Le Groenland, territoire convoité par les États-Unis
Le Groenland, pays constitutif du royaume du Danemark, est l'objet des convoitises de Donald Trump. Cette immense île, la plus grande du monde, située au nord de l'Europe, n'est pas seulement une étendue glacée. Elle regorge de ressources et revêt une importance stratégique pour les États-Unis, notamment via la base aérienne de Pituffik. Florian Vidal, docteur en sciences politiques et chercheur à l'université de Tromsø en Norvège, décrypte les enjeux.
À qui appartient le Groenland ?
Le Groenland est une entité autonome au sein du royaume du Danemark. Le Danemark exerce son autorité en matière de défense, de politique étrangère et de financement. Le Groenland dispose d'une autonomie économique, par exemple pour développer le secteur minier.
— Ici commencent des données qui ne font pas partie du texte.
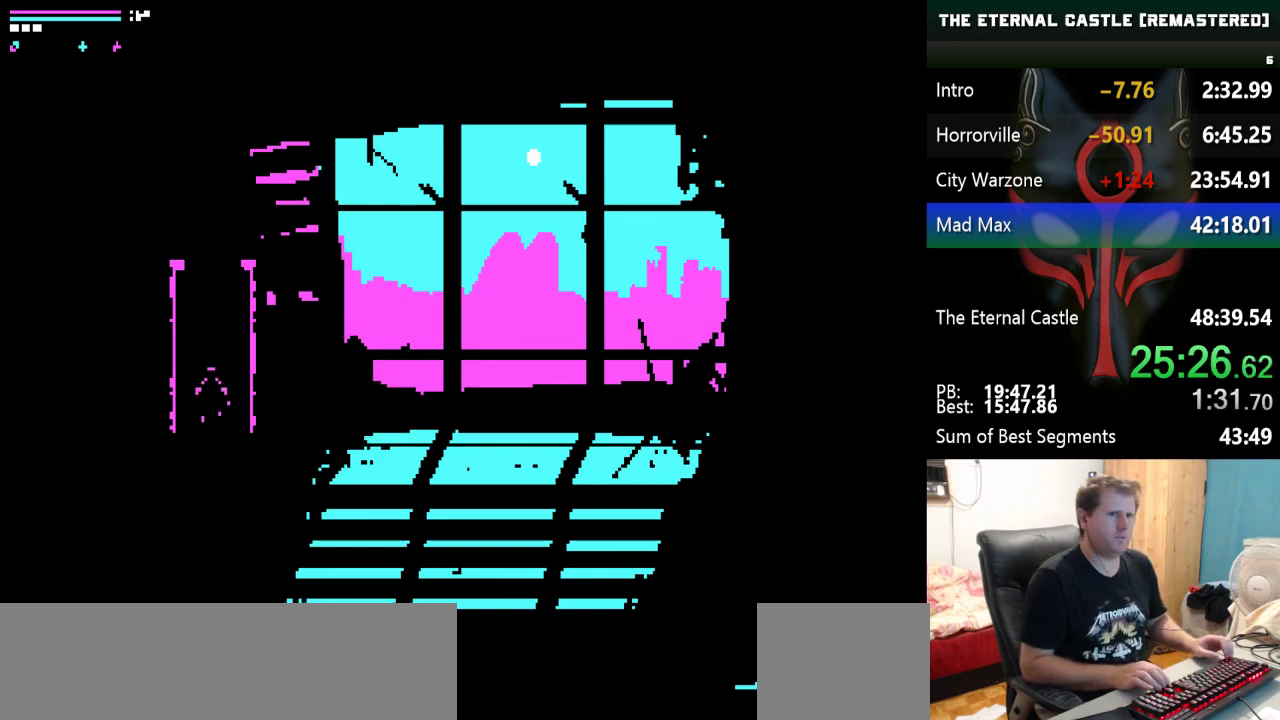
{"keys": [], "events": []}
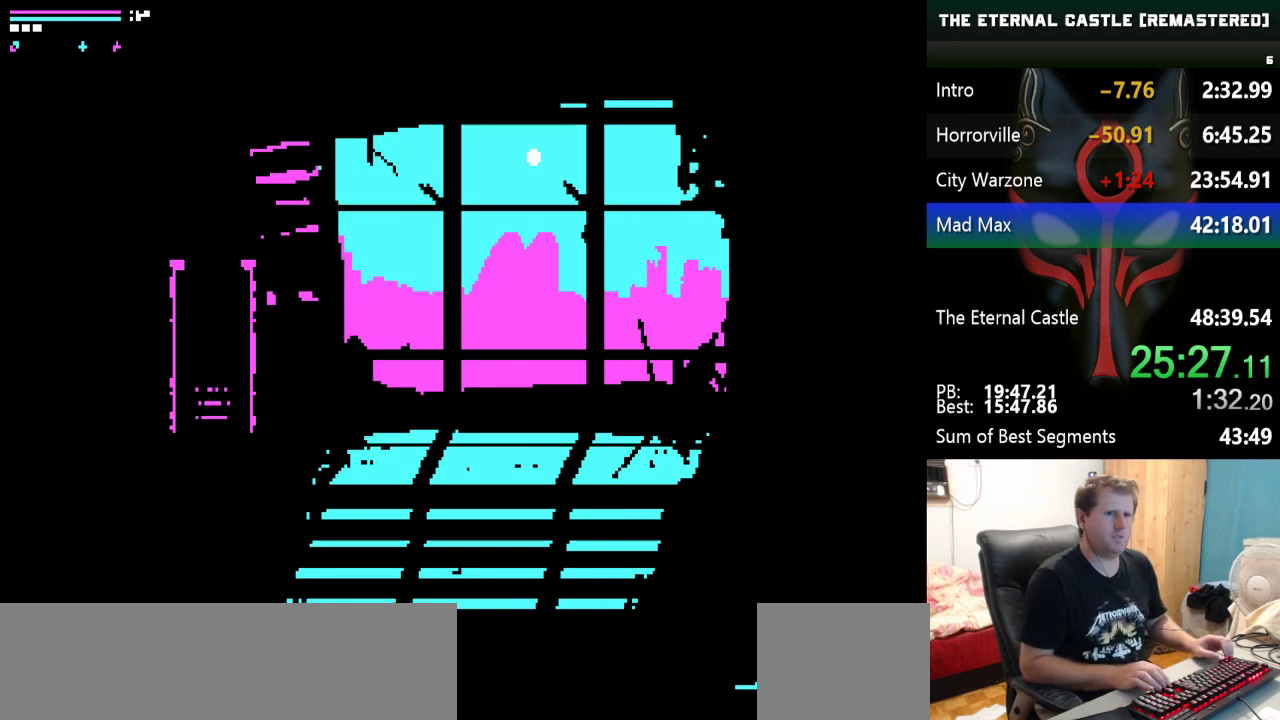
{"keys": [], "events": []}
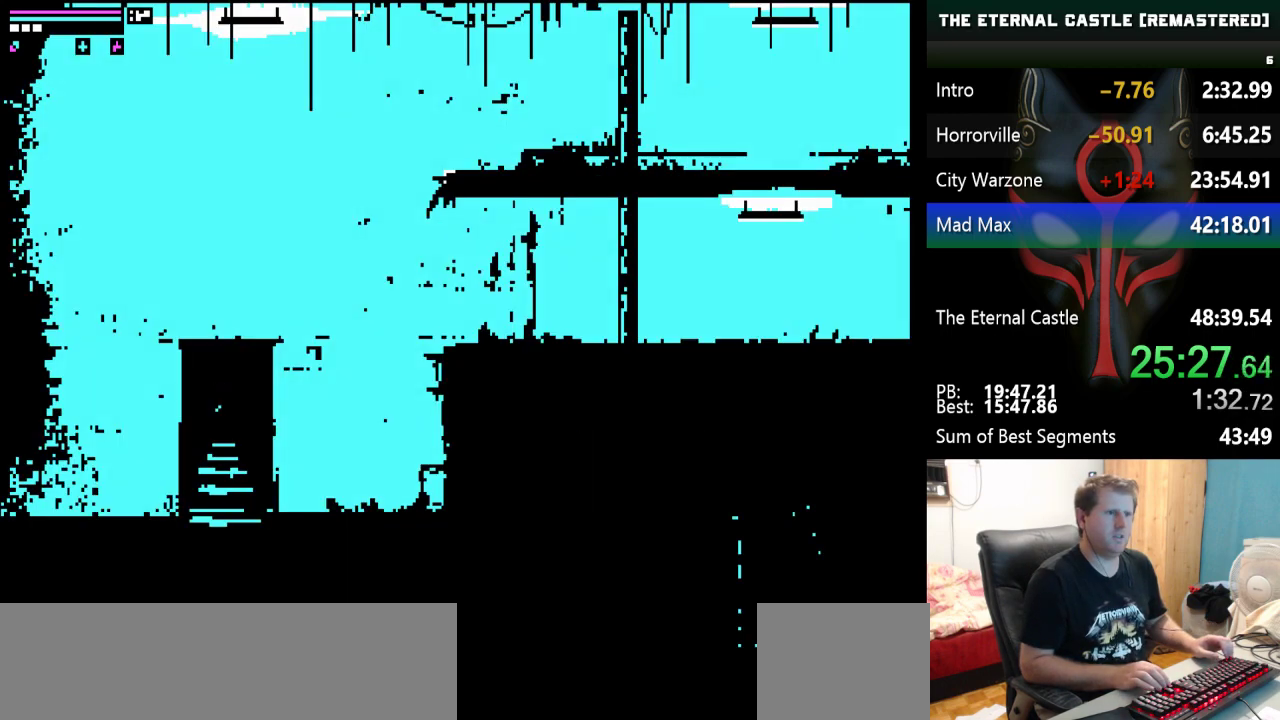
{"keys": ["right"], "events": [[367, "right", "down"]]}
Les questions de défense relèvent de Copenhague.
Identité groenlandaise : indépendance en vue ?
Plus de 80% de la population est favorable à l'indépendance, mais les avis divergent sur le calendrier. Certains veulent une indépendance rapide, d'autres la voient comme un objectif à long terme. Les habitants se sentent avant tout Groenlandais, plus que Danois.
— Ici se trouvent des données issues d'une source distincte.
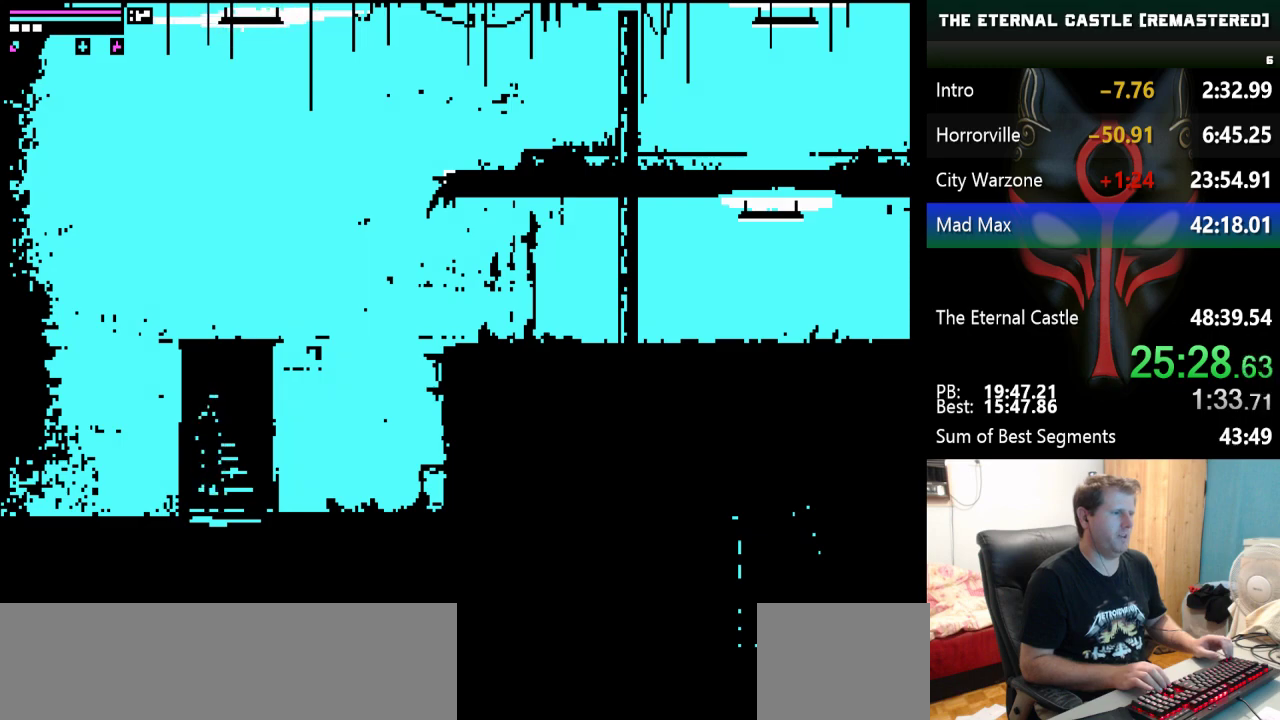
{"keys": ["right"], "events": []}
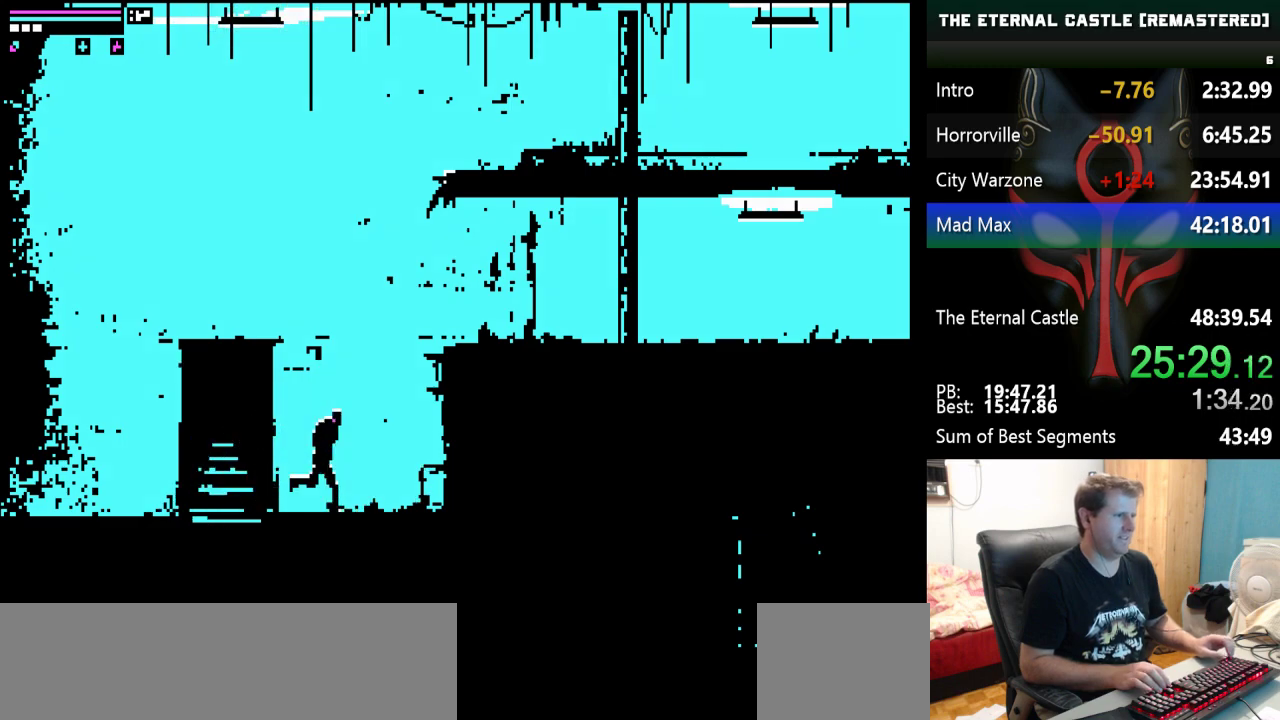
{"keys": ["down"], "events": [[183, "right", "up"], [417, "down", "down"]]}
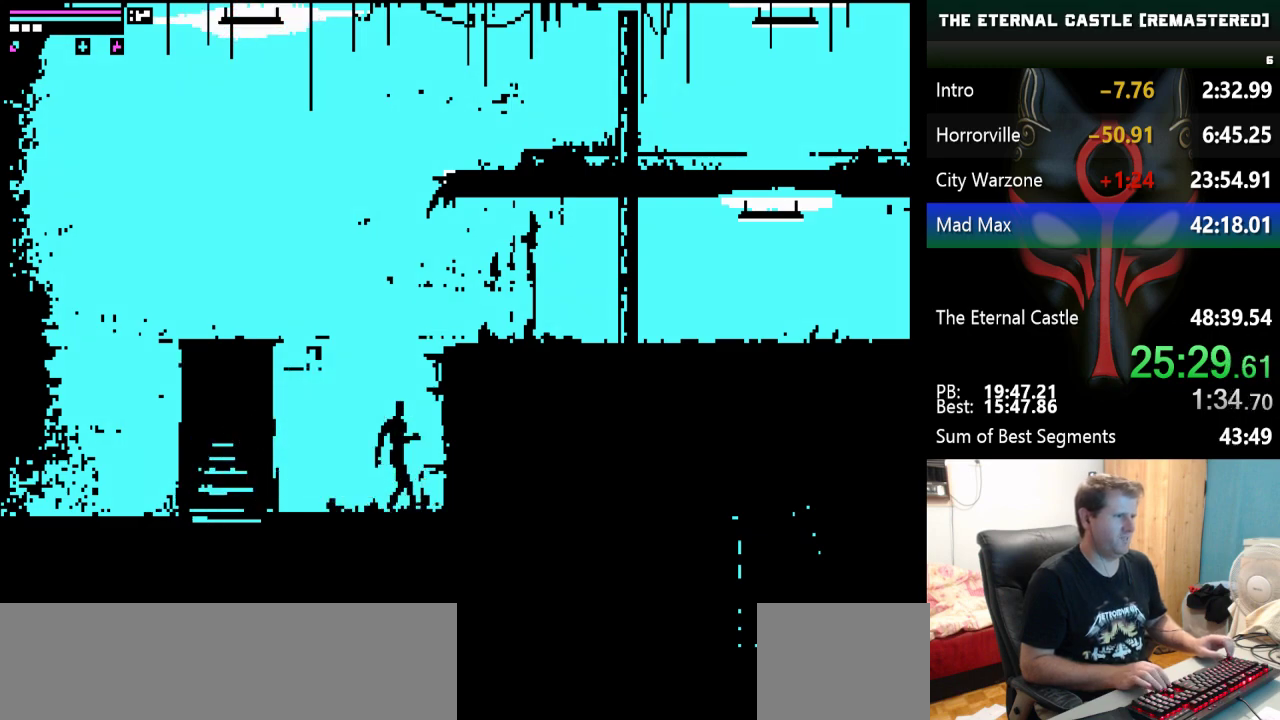
{"keys": ["down"], "events": [[383, "ctrl", "down"], [467, "ctrl", "up"]]}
Pourquoi Donald Trump insiste-t-il pour acquérir le Groenland ?
Les États-Unis s'intéressent de longue date à cette île. Dès 1867, après l'achat de l'Alaska, le Congrès américain envisageait une acquisition similaire auprès du Danemark. Donald Trump s'appuie sur cet héritage. Sa première tentative, lors de son premier mandat, n'avait pas été prise au sérieux, mais cette fois, la question est mieux préparée. L'argument principal est la sécurité nationale, face à la présence russe et chinoise dans la région. Les Danois ne fourniraient pas assez d'efforts militaires pour protéger le territoire. Sur le flanc est de l'île, aucune infrastructure militaire n'existe, alors que ce côté fait directement face à la Russie. Il s'agit d'une volonté de contrôler l'ensemble des Amériques.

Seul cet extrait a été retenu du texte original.